──────── Document passage ────────

All data were obtained from the Chinese Intracranial Hemorrhage Image Database (CICHID), which was initiated by Peking Union Medical College Hospital (PUMCH) in February 2019 and supported by the Group of Medical Data, Chinese Medical Doctor Association (16). As of October 2020, the database contained approximately twenty-eight thousand scans from eight thousand patients at twenty-two centers located in Mainland China. All medical records and CT images were anonymized. The CT scans were in Digital Imaging and Communications in Medicine (DICOM) format.

The inclusion criteria were as follows: 1. The cohort from each center included more than 100 patients; 2. the medical records were searchable through the case retrieval system in each center; 3. the patients were adults diagnosed with spontaneous intracerebral hemorrhage (ICH); 4. the patients had one initial and at least one repeat non-contrast computed tomography (NCCT) scan not preceded by surgery; and 5. the initial CT scan was taken within 24 h after symptom onset, and the repeat scan was taken more than 8 but less than 72 h after the initial scan. The exclusion criteria were as follows: 1. The patients were diagnosed with secondary intracranial hemorrhage, such as epidural hemorrhage, subdural hemorrhage, traumatic brain injury, brain tumor, or hemorrhagic transformation of ischemic infarction; 2. the medical records were not available; 3. the hematoma volume in the repeat CT scan was <3 mL or the volume had decreased by more than 3 mL; and 4. the scans were low-quality images or failed to be registered to the atlas.

The boundary of each hematoma was determined on CT axial slices by a semiautomatic method, in which research assistants independently used the software platform ITK-SNAP 3.6 (17) to correct the boundary drawn by the laboratory's in-house automatic hematoma segmentation software (18). The following clinical characteristics were collected: age, sex, symptom onset time, Glasgow Coma Scale (GCS) score, Glasgow Outcome Scale (GOS) score, initial hematoma volume, location, intraventricular hemorrhage (IVH), and expansion. Both the hematoma boundary and the clinical characteristics were assessed by researchers (WXN, CYH and SH), and any disagreement was reviewed by a neurosurgeon (CJB). Absolute change and relative change were used to describe the change in hematoma volume, and HE was defined as an increase of at least 6 mL or 33% (5, 10).

────────

> Problem to work on: Please translate this sentence from the methods passage into Spanish: "All medical records and CT images were anonymized." The rows below have no connection to the methods passage.

──────── Stored data ────────

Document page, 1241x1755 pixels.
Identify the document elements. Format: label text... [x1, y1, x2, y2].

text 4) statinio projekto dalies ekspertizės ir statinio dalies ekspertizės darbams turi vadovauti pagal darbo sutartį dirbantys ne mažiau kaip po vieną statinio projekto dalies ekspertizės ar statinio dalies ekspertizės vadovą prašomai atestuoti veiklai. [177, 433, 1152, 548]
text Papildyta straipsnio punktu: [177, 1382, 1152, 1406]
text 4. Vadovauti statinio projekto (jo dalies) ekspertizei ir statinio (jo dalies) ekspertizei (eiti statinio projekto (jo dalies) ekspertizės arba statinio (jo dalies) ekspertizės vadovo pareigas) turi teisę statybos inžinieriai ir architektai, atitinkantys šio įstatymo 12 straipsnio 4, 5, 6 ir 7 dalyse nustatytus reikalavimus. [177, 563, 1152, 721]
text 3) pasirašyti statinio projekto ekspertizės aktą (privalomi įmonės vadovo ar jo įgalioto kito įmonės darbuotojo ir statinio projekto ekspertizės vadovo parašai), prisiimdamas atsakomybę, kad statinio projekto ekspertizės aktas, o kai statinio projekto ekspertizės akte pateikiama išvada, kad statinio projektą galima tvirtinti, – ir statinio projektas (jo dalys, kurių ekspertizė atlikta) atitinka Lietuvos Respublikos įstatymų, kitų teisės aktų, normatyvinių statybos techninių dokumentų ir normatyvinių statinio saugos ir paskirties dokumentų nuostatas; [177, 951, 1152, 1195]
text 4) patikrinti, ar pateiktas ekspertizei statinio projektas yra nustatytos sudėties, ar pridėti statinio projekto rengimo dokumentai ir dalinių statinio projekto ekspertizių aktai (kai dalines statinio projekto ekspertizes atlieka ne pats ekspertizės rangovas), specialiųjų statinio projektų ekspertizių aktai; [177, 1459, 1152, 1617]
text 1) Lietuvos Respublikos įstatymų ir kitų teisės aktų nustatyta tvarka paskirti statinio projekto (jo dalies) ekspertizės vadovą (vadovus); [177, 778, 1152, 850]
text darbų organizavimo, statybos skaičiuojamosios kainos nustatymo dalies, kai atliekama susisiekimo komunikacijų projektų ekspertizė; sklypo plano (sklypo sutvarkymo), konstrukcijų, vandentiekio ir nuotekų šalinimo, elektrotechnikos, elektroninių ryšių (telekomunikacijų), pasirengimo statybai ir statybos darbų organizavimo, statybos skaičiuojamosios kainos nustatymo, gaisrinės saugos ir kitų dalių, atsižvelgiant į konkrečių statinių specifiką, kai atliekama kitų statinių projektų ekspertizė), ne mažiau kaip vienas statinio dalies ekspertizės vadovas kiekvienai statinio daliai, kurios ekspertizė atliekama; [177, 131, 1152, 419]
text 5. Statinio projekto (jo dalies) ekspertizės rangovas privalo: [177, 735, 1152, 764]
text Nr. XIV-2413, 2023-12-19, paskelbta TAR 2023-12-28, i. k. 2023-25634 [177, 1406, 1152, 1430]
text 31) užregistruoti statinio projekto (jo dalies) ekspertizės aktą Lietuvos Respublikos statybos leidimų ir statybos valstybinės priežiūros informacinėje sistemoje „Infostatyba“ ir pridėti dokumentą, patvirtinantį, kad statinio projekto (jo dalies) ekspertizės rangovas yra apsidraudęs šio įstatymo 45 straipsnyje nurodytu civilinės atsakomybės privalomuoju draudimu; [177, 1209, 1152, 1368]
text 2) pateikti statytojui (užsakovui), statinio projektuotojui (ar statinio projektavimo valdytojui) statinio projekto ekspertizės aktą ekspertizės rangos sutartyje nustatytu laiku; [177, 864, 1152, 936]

────────

> Answer to this problem: Todos los historiales médicos y las imágenes de TC fueron anonimizados.